Acara tersebut dihadiri Wali Kota Tanjungpinang Lis Darmansyah, jajaran Pemerintah Kota Tanjungpinang, unsur Forum Koordinasi Pimpinan Daerah (Forkopimda), tokoh agama, serta masyarakat.
Rangkaian kegiatan diawali dengan salat Isya berjamaah, kemudian dilanjutkan dengan haul dan istighotsah sebagai bentuk doa bersama dan refleksi spiritual dalam memperingati hari jadi kota yang telah memasuki usia 242 tahun.

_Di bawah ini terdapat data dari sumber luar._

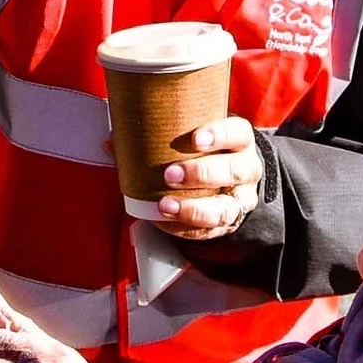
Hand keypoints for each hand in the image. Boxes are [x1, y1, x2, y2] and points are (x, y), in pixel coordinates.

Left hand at [151, 115, 262, 240]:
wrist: (223, 174)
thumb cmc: (200, 149)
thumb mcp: (191, 132)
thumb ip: (161, 131)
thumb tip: (115, 139)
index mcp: (240, 140)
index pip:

Lis Darmansyah mengatakan, pelaksanaan haul dan istighotsah ini mencerminkan kesederhanaan Pemkot Tanjungpinang dalam memaknai hari jadi daerah dengan menitikberatkan pada nilai spiritual, kebersamaan, dan introspeksi diri.
“Kami memilih untuk tidak merayakan secara berlebihan, tetapi mengisinya dengan doa, dzikir, dan refleksi diri,” ujar Lis Darmansyah dalam sambutannya.
Ia menilai usia 242 tahun merupakan perjalanan panjang yang patut disyukuri bersama sekaligus menjadi momentum untuk terus berbenah, baik secara pribadi maupun sebagai sebuah kota.
“Melalui istighotsah dan doa bersama ini, kita memohon kepada Allah SWT agar Kota Tanjungpinang senantiasa diberi keberkahan, keselamatan, serta kekuatan dalam menghadapi berbagai tantangan ke depan,” kata Lis Darmansyah.
Lis Darmansyah juga berharap, pada Milad ke-242 ini, Tanjungpinang mampu terus bergerak ke arah yang lebih baik sejalan dengan tema peringatan hari jadi tahun ini.
“Saya berharap Tanjungpinang benar-benar mampu berbenah, membangun budi pekerti masyarakat, serta tetap melestarikan budaya dan tradisi Melayu sebagai jati diri daerah,” ujar Lis Darmansyah.
Menurut Lis Darmansyah, pembangunan tidak hanya dimaknai secara fisik, tetapi juga harus menyentuh aspek mental, moral, dan budaya masyarakat.
“Pembangunan kota harus diiringi pembangunan hati dan budi. Budaya dan tradisi yang kita miliki merupakan kekuatan besar yang harus dijaga dan diwariskan kepada generasi penerus,” tutur Lis Darmansyah.
Kegiatan haul dan istighotsah tersebut berlangsung khidmat dan penuh kekhusyukan. Pemko Tanjungpinang berharap doa bersama ini dapat memperkuat semangat kebersamaan dan persatuan dalam mewujudkan Tanjungpinang yang religius, berbudaya, dan berdaya saing.